The isolastic frame, designated by Norton as GlideRide, used a system of engine-to-frame mountings incorporating rubber bushes to isolate the vibration of the vertical twin engine from the frame and rider. The isolastic frame was developed for use with the Commando inclined engine, whilst the Featherbed frame continued in production for the Mercury with a softer-specification 650 cc vertical-engine until 1970.

==History==
Following the collapse of the old Norton parent-company AMC in 1966, a new business was structured to produce motorcycles using the name Norton Matchless Division, under a new parent company name of Norton Villiers Ltd.

Part of the changes involved creating a new design frame produced as previously by Reynolds Tubes in Tyseley, Birmingham, England, where the traditional Featherbed frame had been produced since the 1950s, shipped for assembly at the Matchless works in Woolwich, London.

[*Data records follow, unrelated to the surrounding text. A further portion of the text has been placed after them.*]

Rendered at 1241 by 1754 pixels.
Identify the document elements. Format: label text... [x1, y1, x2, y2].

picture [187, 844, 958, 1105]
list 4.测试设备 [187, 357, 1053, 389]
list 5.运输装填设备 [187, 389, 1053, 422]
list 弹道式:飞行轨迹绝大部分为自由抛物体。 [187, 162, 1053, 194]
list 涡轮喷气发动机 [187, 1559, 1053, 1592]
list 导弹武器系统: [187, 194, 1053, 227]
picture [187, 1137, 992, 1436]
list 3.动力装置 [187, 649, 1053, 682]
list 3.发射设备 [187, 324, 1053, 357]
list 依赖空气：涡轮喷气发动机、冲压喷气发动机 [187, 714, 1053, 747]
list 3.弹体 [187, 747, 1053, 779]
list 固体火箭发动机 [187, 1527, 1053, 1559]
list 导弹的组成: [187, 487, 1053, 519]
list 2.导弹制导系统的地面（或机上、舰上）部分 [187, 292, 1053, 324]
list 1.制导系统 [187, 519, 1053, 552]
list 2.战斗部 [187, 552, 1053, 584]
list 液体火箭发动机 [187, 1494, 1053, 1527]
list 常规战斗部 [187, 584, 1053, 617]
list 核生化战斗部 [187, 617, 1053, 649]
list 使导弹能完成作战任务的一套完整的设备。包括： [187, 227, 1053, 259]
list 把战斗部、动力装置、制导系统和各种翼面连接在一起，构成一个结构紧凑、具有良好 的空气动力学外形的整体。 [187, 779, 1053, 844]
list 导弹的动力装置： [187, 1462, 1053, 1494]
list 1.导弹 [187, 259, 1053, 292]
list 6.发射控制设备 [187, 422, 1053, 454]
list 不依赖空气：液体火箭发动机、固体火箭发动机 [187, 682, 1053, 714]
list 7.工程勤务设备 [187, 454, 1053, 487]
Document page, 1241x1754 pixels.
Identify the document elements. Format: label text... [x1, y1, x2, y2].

In an attempt to reduce the worsening problem of engine vibration being transmitted through the frame, as the capacity of the engine increased to 750cc with the Norton Atlas, Norton Villiers decided to replace the Featherbed frame for their top model, and the Norton Commando was the result, although Norton-Matchless machines like the P11 continued to use conventional Matchless frames.

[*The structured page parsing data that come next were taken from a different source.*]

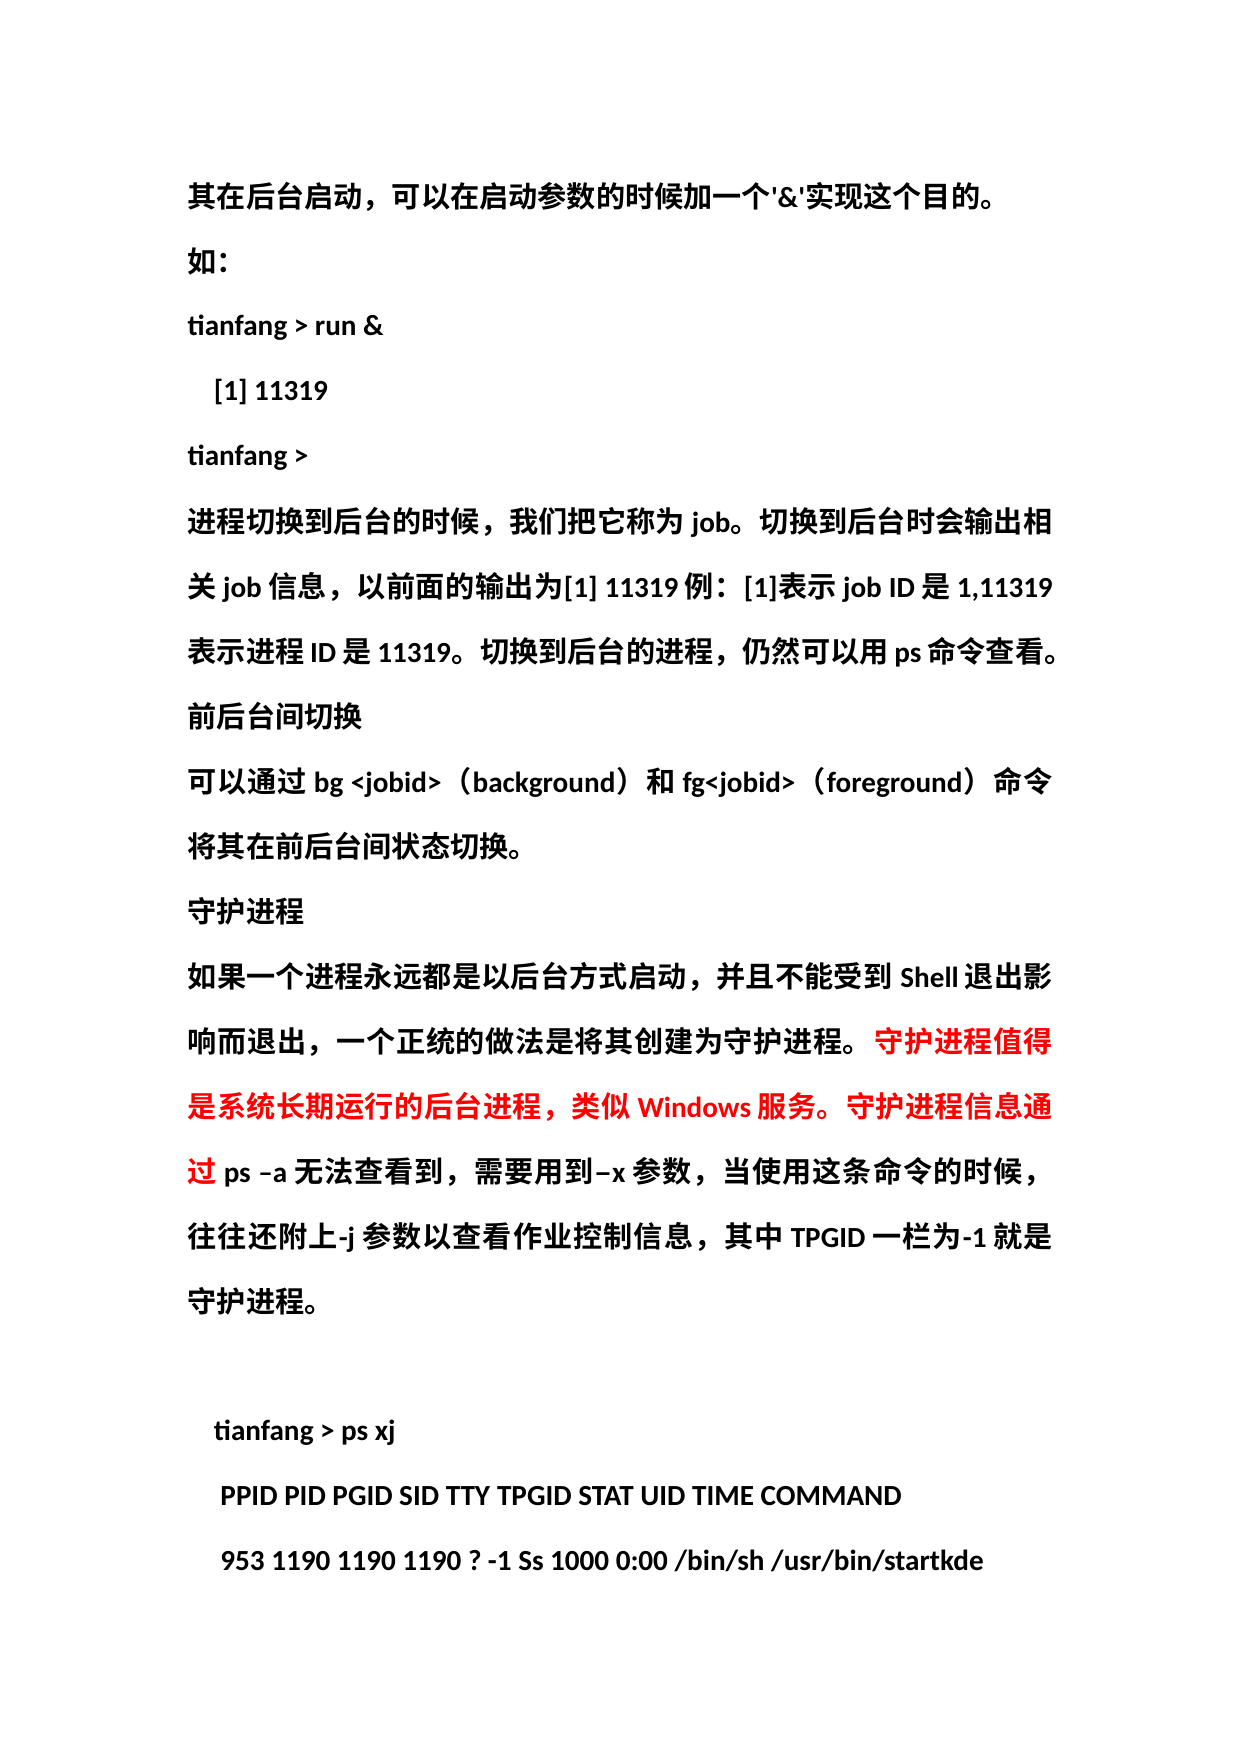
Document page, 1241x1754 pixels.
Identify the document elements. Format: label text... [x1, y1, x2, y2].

text 可以通过bg <jobid>（background）和fg<jobid>（foreground）命令将其在前后台间状态切换。 [187, 747, 1053, 877]
text [1] 11319 [187, 357, 1053, 422]
text 如果一个进程永远都是以后台方式启动，并且不能受到Shell退出影响而退出，一个正统的做法是将其创建为守护进程。守护进程值得是系统长期运行的后台进程，类似Windows服务。守护进程信息通过ps –a无法查看到，需要用到–x参数，当使用这条命令的时候，往往还附上-j参数以查看作业控制信息，其中TPGID一栏为-1就是守护进程。 [187, 942, 1053, 1332]
text 进程切换到后台的时候，我们把它称为job。切换到后台时会输出相关job信息，以前面的输出为[1] 11319例：[1]表示job ID是1,11319表示进程ID是11319。切换到后台的进程，仍然可以用ps命令查看。 [187, 487, 1053, 682]
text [187, 162, 1053, 227]
text 守护进程 [187, 877, 1053, 942]
text 前后台间切换 [187, 682, 1053, 747]
text PPID PID PGID SID TTY TPGID STAT UID TIME COMMAND [187, 1462, 1053, 1527]
text tianfang > run & [187, 292, 1053, 357]
text 953 1190 1190 1190 ? -1 Ss 1000 0:00 /bin/sh /usr/bin/startkde [187, 1527, 1053, 1592]
text tianfang > ps xj [187, 1397, 1053, 1462]
text tianfang > [187, 422, 1053, 487]
text 如： [187, 227, 1053, 292]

The innovative new design isolastic frame made it smoother through the use of rubber bushes to isolate the engine and swingarm from the frame, forks, and rider. As the rubber bushes deteriorated, however, the bike became prone to fishtailing in high-speed turns. Earlier models therefore required careful maintenance and adjustment of the clearance between frame and mounts using shims.

Several improvements were made in 1969. The frame benefitted from additional stiffening and strengthening, which, together with an improved centre-stand, helped to improve ground-clearance which had been criticised. Slightly softer rubber mountings were introduced to reduce a vibration period at 1,500 to 1,900 rpm. A new model named Commando S was introduced with alternative styling having a different tank, mudguards and high-level exhausts.

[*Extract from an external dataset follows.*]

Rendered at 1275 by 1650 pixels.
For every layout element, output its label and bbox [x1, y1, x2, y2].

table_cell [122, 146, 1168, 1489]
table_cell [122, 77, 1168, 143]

The six-storey former Matchless factory at Woolwich closed on 25 July 1969, and production was transferred to a new, small, modern facility at Andover, Hampshire, when the range was expanded to five Commando variants—Fastback, Roadster SS, Production racer and Hi-Rider, all having "Isolastic Construction—Norton's revolutionary answer to vibration".

By 1971, the company name had changed again to Norton Villiers Europe Ltd. By 1973, a variant on the Roadster was introduced named Interstate, with larger 53/4-gallon (27 litre) fuel tank replacing the original US-specification 21/2 gallon (18 litre) capacity. By 1974 the company name had changed yet again, to Norton Triumph Europe Limited.

==Prototype models==
As part of an attempt to produce new models from existing parts, NVT produced a few prototype models using the Isolastic engine mounting system. None of the prototypes made it into production.

===Norton P92===
The P92 model comprised a BSA B50 engine in a BSA Fury/Triumph Bandit frame using Isolastic mountings from the Norton Commando. The US DOT had mandated that all motorcycles sold in the US should have a left hand gear change. The B50 had the gear lever on the right, so to comply with this requirement, the engine was tilted forward in the frame and a gear linkage run under the gearbox to provide a left hand gear change.

===900 Commando===
A prototype '900 Commando' was also produced. It used a Triumph T180 triple engine (a T160 Trident engine increased in capacity to 870 cc) in Commando cycle parts.